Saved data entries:
_____
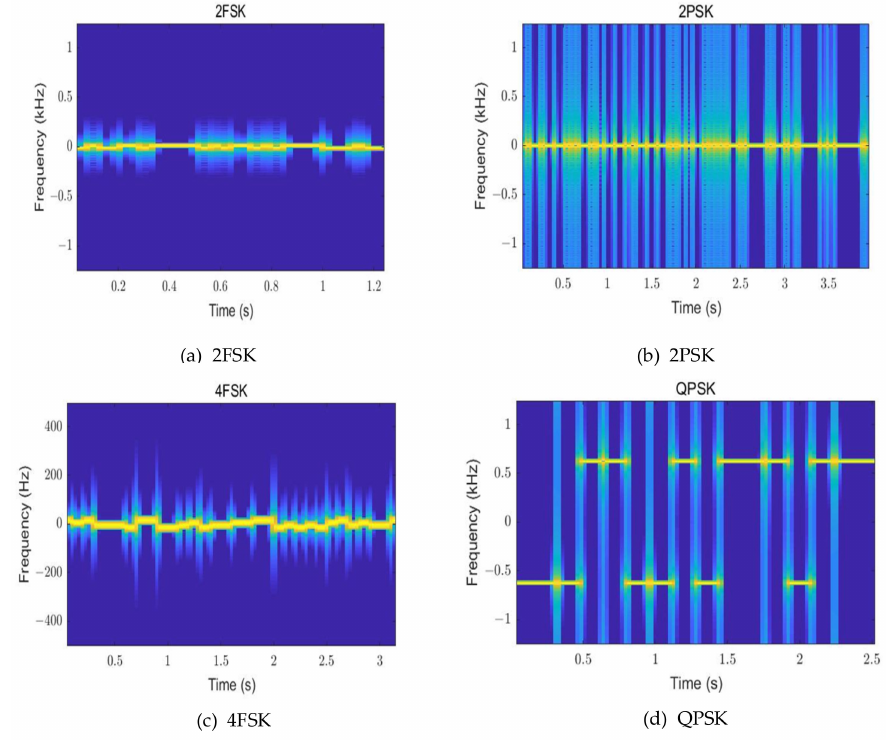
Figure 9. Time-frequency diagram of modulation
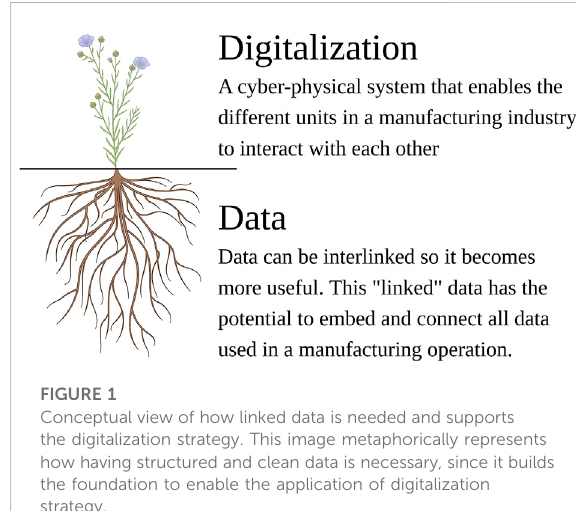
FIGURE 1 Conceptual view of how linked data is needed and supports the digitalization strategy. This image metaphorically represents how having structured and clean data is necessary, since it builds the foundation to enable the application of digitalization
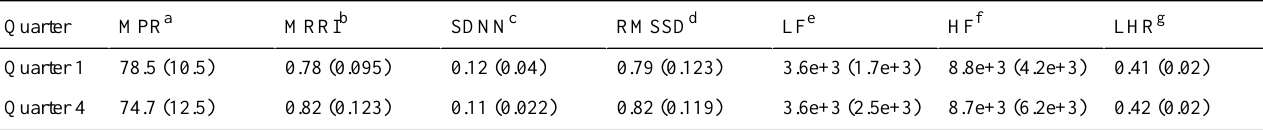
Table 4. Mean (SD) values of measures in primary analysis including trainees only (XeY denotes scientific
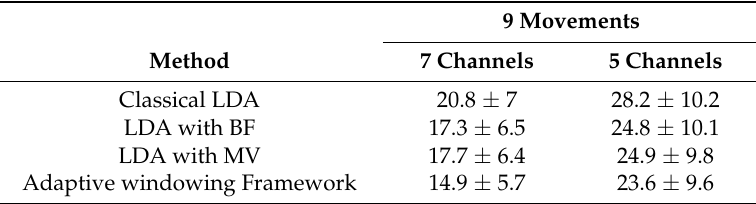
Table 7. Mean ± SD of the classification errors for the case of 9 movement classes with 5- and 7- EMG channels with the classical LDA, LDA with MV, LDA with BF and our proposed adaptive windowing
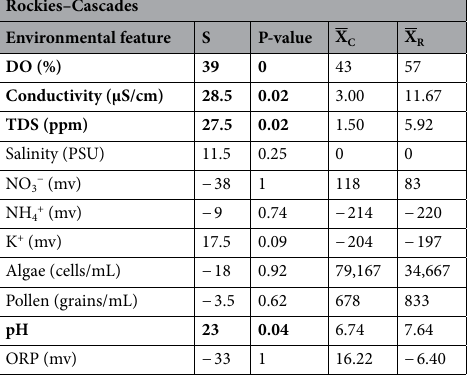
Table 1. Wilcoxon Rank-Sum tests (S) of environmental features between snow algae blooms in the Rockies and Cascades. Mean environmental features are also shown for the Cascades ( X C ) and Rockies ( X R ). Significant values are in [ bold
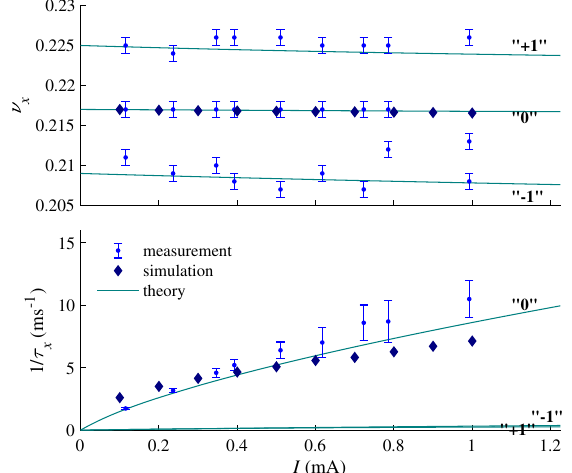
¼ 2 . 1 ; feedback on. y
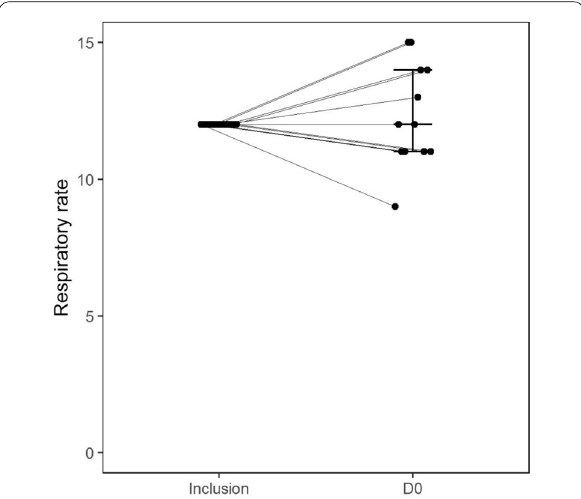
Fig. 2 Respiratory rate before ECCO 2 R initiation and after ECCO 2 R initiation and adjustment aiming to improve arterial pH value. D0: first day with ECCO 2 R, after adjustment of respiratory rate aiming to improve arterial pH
_____
Exact copy, pictures excluded: print only the lines from the line containing "Table 4. Mean" through the end of the records.

#### Answer to this problem
Table 4. Mean (SD) values of measures in primary analysis including trainees only (XeY denotes scientific
Table 7. Mean ± SD of the classification errors for the case of 9 movement classes with 5- and 7- EMG channels with the classical LDA, LDA with MV, LDA with BF and our proposed adaptive windowing
Table 1. Wilcoxon Rank-Sum tests (S) of environmental features between snow algae blooms in the Rockies and Cascades. Mean environmental features are also shown for the Cascades ( X C ) and Rockies ( X R ). Significant values are in [ bold
¼ 2 . 1 ; feedback on. y
Fig. 2 Respiratory rate before ECCO 2 R initiation and after ECCO 2 R initiation and adjustment aiming to improve arterial pH value. D0: first day with ECCO 2 R, after adjustment of respiratory rate aiming to improve arterial pH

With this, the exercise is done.